◆ **Exercise description**
Only the lines from the line containing "Характеристики" to the end of the entries should be repeated, exactly as they appear.

◆ **Material provided**
************

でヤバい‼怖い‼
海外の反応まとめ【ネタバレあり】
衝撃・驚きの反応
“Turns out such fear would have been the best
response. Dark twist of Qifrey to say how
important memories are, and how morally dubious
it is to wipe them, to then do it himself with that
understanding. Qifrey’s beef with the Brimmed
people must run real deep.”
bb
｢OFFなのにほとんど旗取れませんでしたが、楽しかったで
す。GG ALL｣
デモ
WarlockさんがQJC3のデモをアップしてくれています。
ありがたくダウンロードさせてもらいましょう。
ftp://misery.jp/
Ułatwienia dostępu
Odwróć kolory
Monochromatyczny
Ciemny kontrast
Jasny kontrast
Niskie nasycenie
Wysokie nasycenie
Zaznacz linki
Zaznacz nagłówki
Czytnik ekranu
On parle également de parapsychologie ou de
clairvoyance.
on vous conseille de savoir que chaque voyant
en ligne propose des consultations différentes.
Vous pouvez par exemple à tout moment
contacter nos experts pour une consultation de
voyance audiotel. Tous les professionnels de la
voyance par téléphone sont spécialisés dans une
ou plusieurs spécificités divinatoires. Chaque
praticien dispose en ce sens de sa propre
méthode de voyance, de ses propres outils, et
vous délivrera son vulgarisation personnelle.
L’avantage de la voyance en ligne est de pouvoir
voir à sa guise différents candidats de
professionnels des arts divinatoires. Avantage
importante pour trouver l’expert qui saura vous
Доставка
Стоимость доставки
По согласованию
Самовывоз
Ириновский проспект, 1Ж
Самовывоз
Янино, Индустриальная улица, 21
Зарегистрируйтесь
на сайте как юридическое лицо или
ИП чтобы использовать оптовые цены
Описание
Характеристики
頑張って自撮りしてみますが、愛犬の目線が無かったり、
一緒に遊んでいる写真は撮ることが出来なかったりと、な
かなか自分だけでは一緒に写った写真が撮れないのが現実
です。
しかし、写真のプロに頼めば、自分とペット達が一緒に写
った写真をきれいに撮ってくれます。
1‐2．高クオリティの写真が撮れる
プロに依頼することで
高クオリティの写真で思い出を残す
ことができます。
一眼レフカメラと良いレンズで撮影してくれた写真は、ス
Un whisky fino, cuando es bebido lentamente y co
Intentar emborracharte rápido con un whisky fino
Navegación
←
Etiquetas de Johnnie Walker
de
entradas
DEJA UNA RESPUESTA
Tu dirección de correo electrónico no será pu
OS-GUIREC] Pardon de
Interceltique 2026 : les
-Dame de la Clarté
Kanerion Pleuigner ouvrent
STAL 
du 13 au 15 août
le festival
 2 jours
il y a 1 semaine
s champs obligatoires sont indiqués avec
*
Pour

************

◆ **Answer area**
Характеристики
頑張って自撮りしてみますが、愛犬の目線が無かったり、
一緒に遊んでいる写真は撮ることが出来なかったりと、な
かなか自分だけでは一緒に写った写真が撮れないのが現実
です。
しかし、写真のプロに頼めば、自分とペット達が一緒に写
った写真をきれいに撮ってくれます。
1‐2．高クオリティの写真が撮れる
プロに依頼することで
高クオリティの写真で思い出を残す
ことができます。
一眼レフカメラと良いレンズで撮影してくれた写真は、ス
Un whisky fino, cuando es bebido lentamente y co
Intentar emborracharte rápido con un whisky fino
Navegación
←
Etiquetas de Johnnie Walker
de
entradas
DEJA UNA RESPUESTA
Tu dirección de correo electrónico no será pu
OS-GUIREC] Pardon de
Interceltique 2026 : les
-Dame de la Clarté
Kanerion Pleuigner ouvrent
STAL 
du 13 au 15 août
le festival
 2 jours
il y a 1 semaine
s champs obligatoires sont indiqués avec
*
Pour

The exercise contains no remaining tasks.